Records held in a dataset
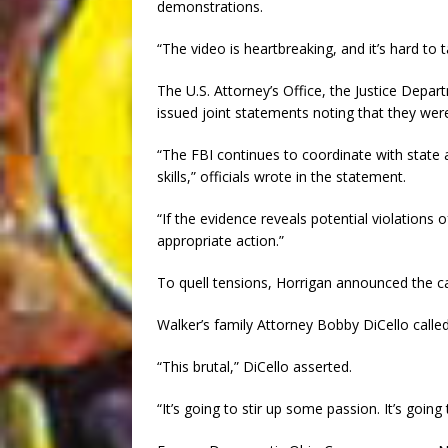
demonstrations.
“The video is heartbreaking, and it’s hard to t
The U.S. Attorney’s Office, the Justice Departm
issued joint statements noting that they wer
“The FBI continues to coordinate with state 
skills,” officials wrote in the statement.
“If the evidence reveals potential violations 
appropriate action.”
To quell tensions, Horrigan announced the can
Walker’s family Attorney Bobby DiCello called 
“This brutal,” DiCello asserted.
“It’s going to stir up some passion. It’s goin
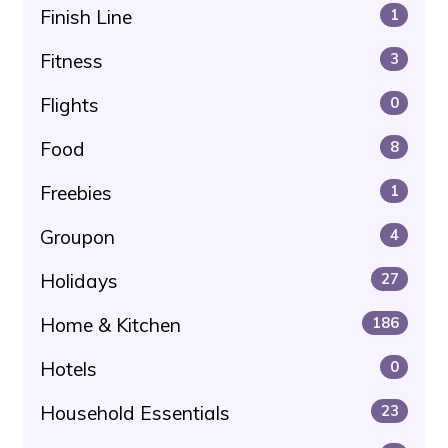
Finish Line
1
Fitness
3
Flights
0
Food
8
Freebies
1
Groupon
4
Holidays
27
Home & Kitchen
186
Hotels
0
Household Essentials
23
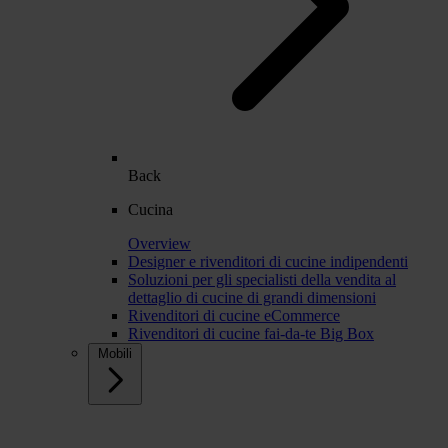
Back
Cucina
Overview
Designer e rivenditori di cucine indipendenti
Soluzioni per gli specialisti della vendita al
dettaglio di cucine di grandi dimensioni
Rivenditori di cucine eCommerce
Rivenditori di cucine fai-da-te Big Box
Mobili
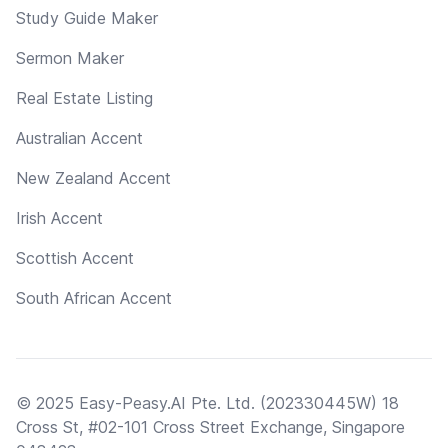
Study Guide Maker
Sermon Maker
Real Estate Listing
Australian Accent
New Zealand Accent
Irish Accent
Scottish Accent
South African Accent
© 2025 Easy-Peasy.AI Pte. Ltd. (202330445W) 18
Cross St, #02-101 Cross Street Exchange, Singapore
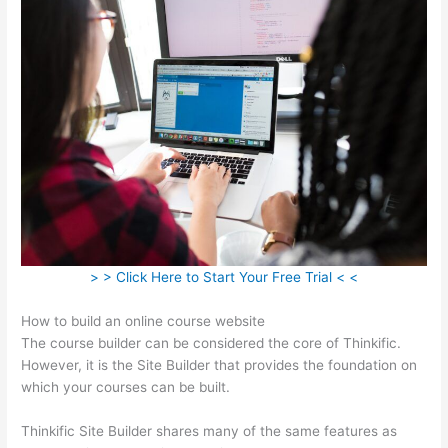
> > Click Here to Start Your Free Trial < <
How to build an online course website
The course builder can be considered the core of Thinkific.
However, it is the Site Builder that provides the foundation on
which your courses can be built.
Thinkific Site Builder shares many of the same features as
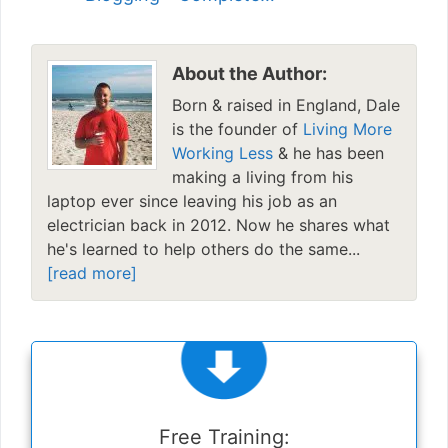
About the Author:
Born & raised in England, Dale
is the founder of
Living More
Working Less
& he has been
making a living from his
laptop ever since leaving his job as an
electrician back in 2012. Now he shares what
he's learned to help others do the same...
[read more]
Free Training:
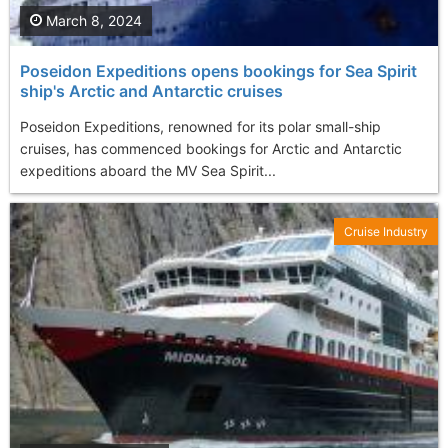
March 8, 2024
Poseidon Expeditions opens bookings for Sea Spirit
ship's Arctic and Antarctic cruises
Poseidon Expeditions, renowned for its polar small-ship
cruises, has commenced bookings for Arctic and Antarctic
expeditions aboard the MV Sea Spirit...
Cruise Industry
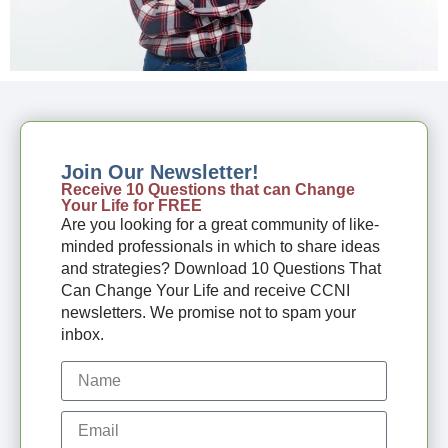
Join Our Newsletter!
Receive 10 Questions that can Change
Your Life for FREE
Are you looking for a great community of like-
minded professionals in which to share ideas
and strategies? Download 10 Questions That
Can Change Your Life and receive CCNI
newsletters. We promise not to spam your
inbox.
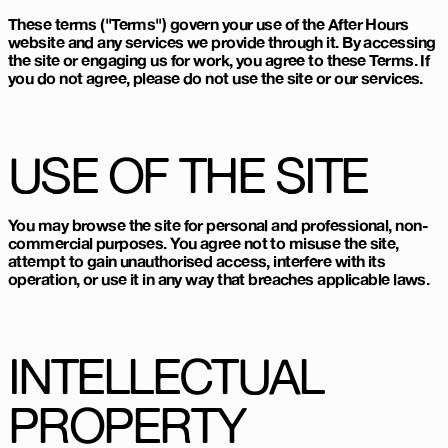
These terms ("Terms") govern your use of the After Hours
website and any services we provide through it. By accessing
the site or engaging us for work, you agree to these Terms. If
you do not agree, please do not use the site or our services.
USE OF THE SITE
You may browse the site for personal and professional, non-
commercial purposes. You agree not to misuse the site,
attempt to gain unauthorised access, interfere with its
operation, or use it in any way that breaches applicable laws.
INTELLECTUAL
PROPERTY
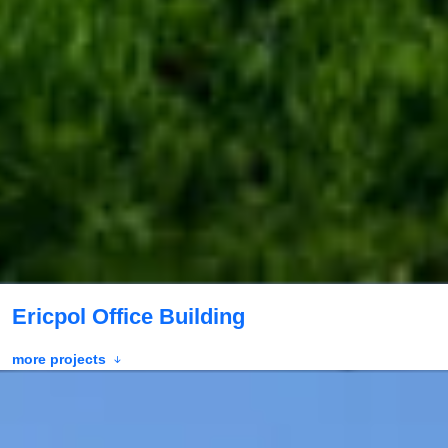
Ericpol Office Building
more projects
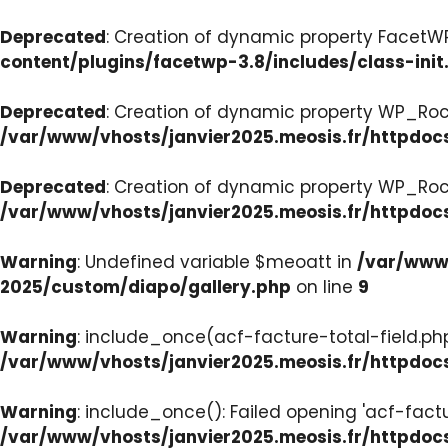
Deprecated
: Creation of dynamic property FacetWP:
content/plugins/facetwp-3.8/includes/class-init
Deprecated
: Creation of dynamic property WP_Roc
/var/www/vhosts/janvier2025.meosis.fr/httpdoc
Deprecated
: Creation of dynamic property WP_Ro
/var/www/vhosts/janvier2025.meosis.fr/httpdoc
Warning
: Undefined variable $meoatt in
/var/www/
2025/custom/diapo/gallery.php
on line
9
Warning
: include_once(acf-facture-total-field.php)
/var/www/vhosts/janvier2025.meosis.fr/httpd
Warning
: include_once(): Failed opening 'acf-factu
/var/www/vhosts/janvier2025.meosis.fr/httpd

* _WORK ORDER_: Can you render the lines from the one with "the After Hours" to the one with "INTELLECTUAL", both included, as a Markdown table with a column Row for the row number and a column Line for the text, leaving out any blank lines?

* _ANSWER SPACE_:
| Row | Line |
|---|---|
| 1 | These terms ("Terms") govern your use of the After Hours |
| 2 | website and any services we provide through it. By accessing |
| 3 | the site or engaging us for work, you agree to these Terms. If |
| 4 | you do not agree, please do not use the site or our services. |
| 5 | USE OF THE SITE |
| 6 | You may browse the site for personal and professional, non- |
| 7 | commercial purposes. You agree not to misuse the site, |
| 8 | attempt to gain unauthorised access, interfere with its |
| 9 | operation, or use it in any way that breaches applicable laws. |
| 10 | INTELLECTUAL |